Nothing but an exact copy is asked for: the lines in the material below from the one with "profesional.html" through the one with "Mød forfatter Sara", pictures excluded.

(Source material Opens)

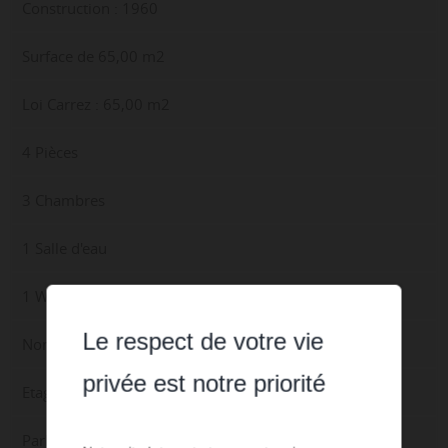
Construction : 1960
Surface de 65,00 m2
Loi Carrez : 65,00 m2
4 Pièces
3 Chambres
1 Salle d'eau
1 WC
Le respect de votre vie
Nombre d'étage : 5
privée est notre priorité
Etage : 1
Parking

(Source material Closes)
(Source material Opens)

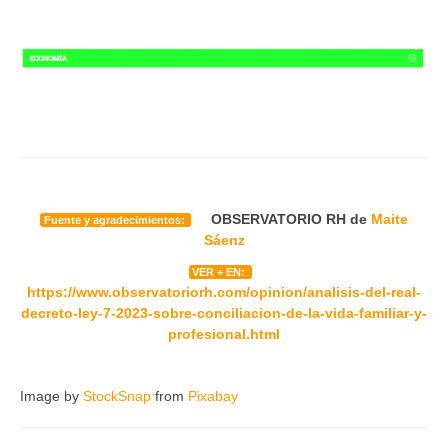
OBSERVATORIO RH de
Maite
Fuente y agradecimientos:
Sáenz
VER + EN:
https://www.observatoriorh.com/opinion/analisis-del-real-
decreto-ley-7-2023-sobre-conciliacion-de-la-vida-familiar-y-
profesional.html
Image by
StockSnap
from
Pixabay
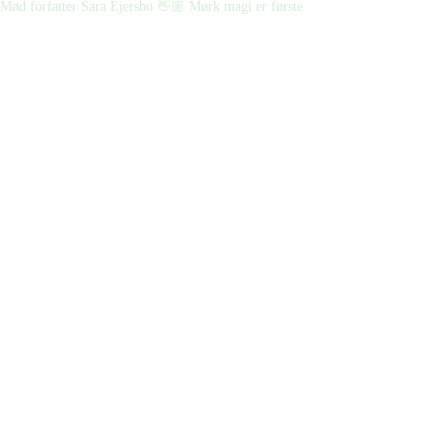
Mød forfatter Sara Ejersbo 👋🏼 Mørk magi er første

(Source material Closes)

→ **Solution to the problem**
profesional.html
Image by
StockSnap
from
Pixabay
Mød forfatter Sara Ejersbo 👋🏼 Mørk magi er første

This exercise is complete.